Work instructions: Quote the items word for word from the start through the line containing "Aggravated Assault, Aggravated", including both ends. Leave the pictures out of your answer.

Chart comprehension data:
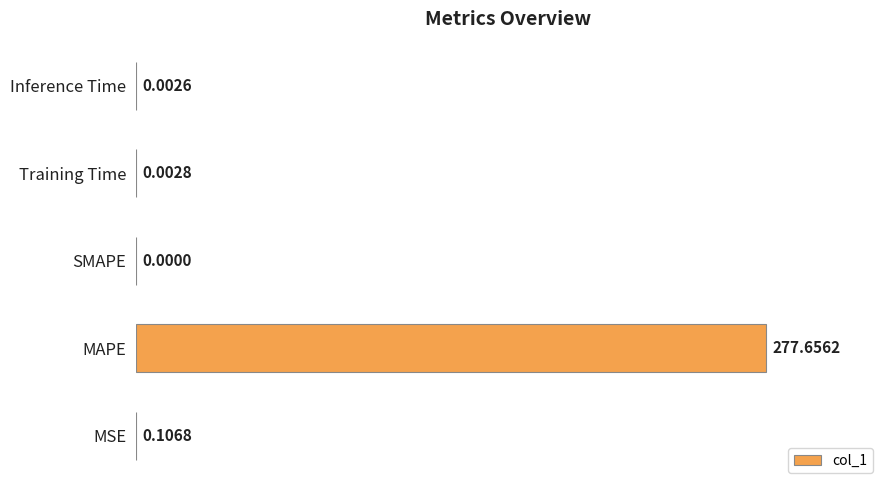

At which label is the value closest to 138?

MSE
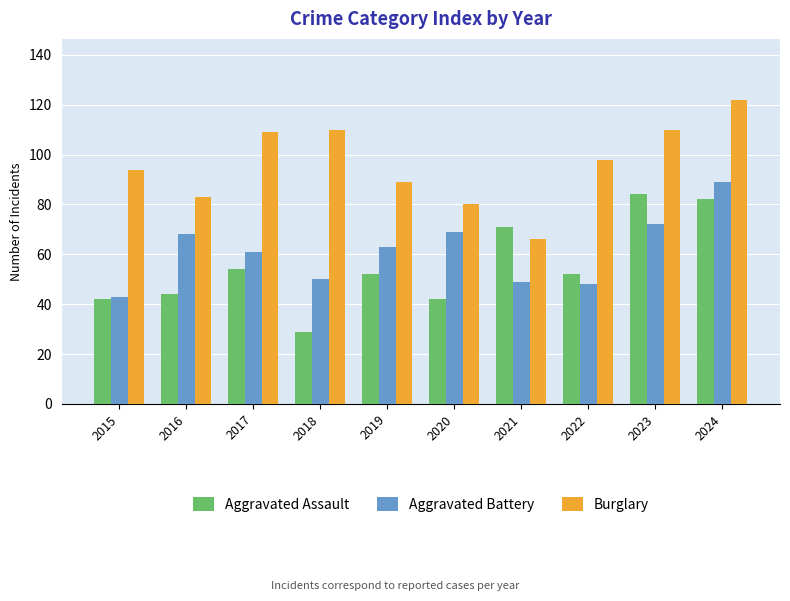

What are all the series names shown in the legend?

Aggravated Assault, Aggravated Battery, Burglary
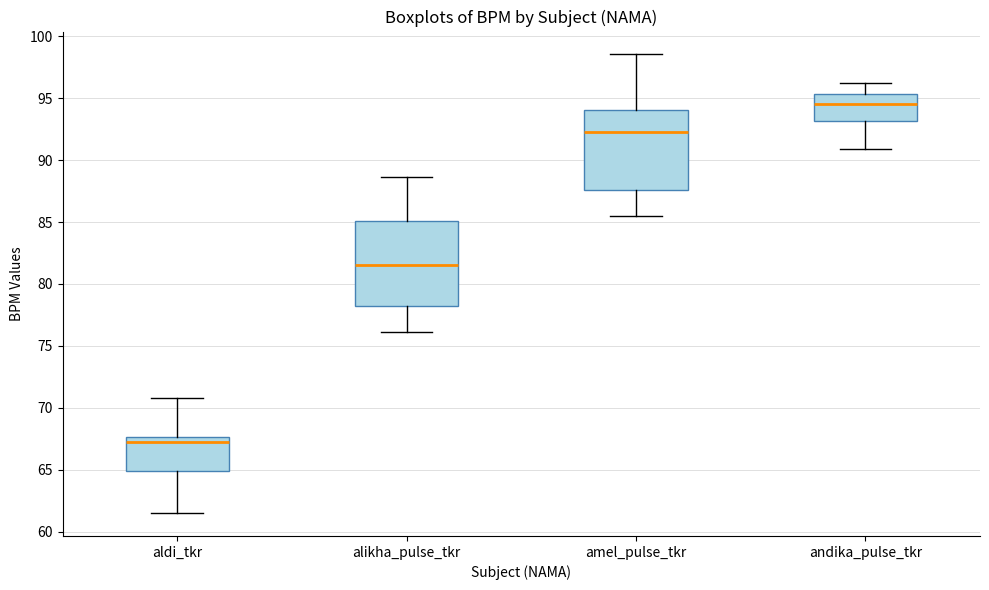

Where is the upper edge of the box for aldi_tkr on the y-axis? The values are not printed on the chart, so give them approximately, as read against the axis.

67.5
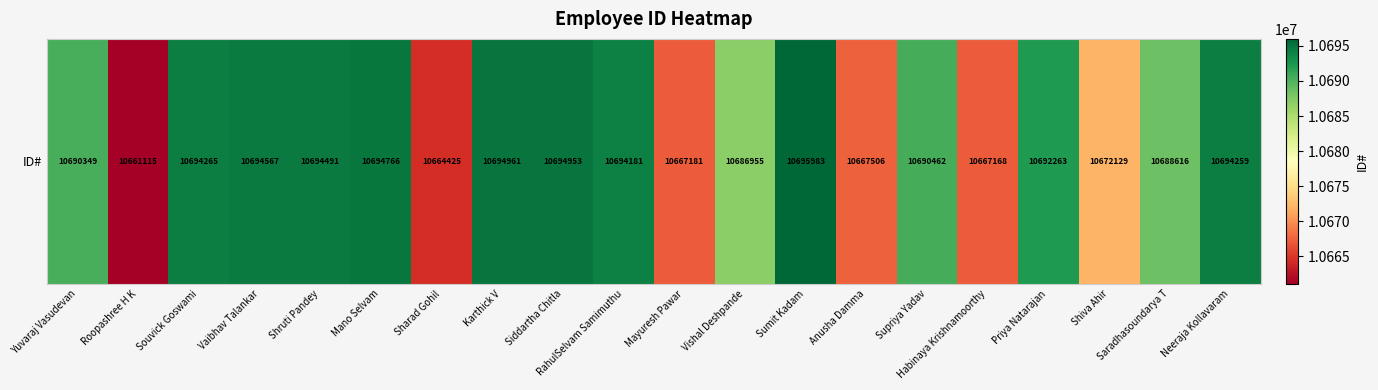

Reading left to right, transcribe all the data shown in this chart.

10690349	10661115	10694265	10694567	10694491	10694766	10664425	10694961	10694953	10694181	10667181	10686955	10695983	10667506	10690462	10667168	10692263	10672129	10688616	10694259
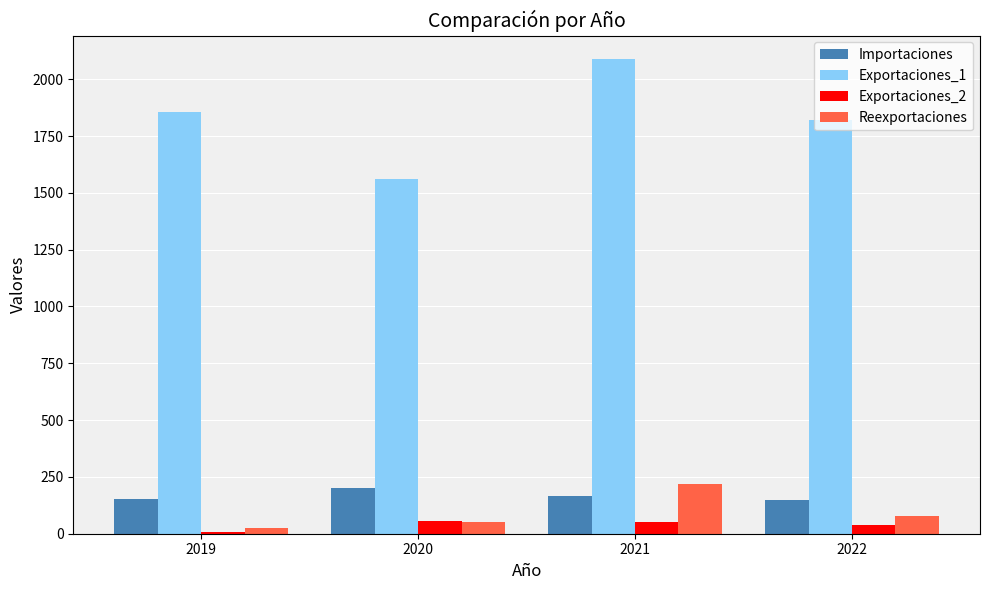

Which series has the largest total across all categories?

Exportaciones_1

Exercise solution:
At which label is the value closest to 138?

MSE

What are all the series names shown in the legend?

Aggravated Assault, Aggravated Battery, Burglary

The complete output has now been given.